**What to produce:**
Leaving out the pictures, copy each record below exactly.

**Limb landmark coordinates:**
────────────────

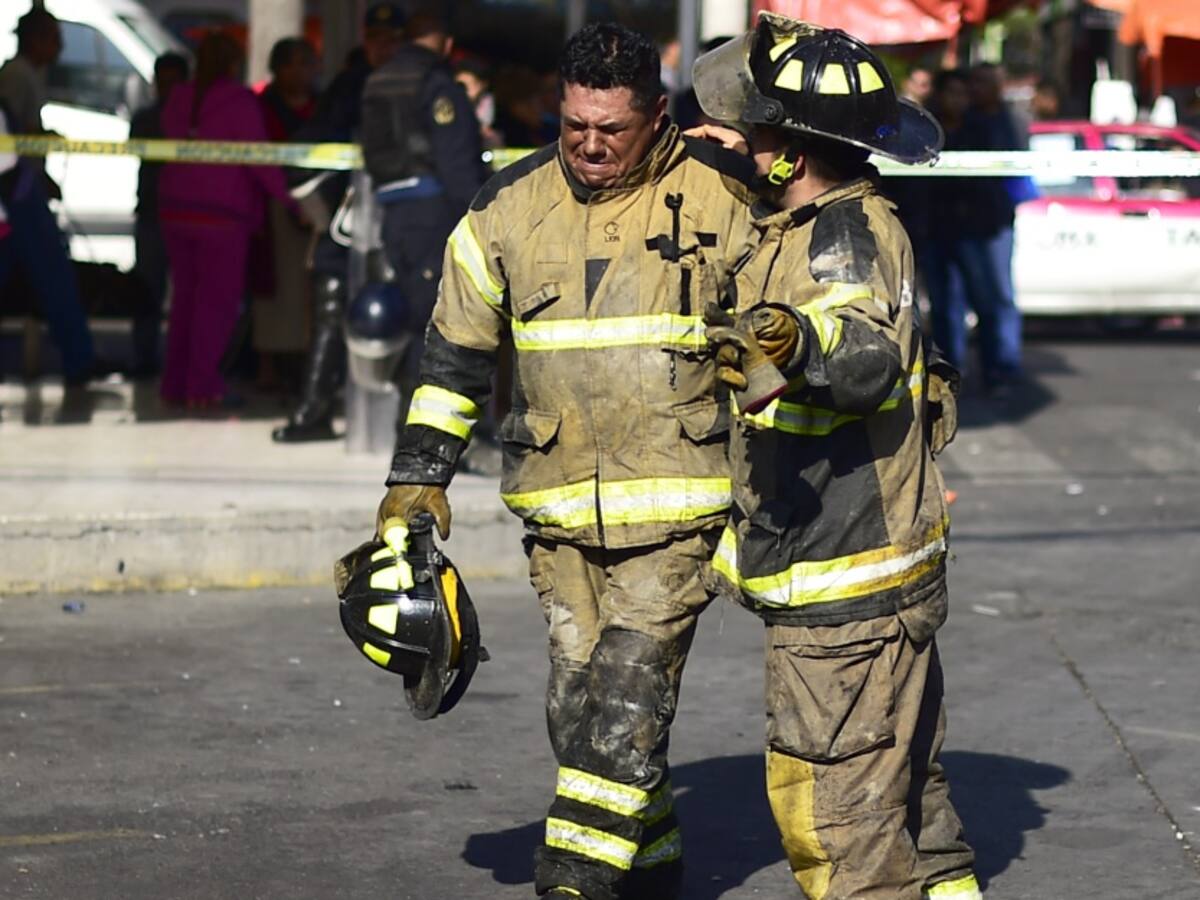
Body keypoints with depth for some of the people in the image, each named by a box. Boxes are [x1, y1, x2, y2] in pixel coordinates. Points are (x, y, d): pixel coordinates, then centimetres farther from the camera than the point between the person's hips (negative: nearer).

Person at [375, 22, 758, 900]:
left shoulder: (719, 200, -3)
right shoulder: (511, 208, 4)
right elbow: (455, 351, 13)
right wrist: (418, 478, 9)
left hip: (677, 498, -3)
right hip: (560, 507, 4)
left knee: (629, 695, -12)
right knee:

────────────────

**Solution:**
Body keypoints with depth for some of the people in the image, each named by a box. Boxes are [x1, y1, x2, y2] in pixel coordinates. Points are (x, y, d): pixel coordinates, then centimetres farther from the camera than the point between the person's hips (negative: nearer).

Person at [375, 22, 758, 900]:
left shoulder: (719, 200, -3)
right shoulder: (511, 208, 4)
right elbow: (455, 351, 13)
right wrist: (418, 478, 9)
left hip: (677, 498, -3)
right hip: (560, 507, 4)
left knee: (629, 695, -12)
right knee:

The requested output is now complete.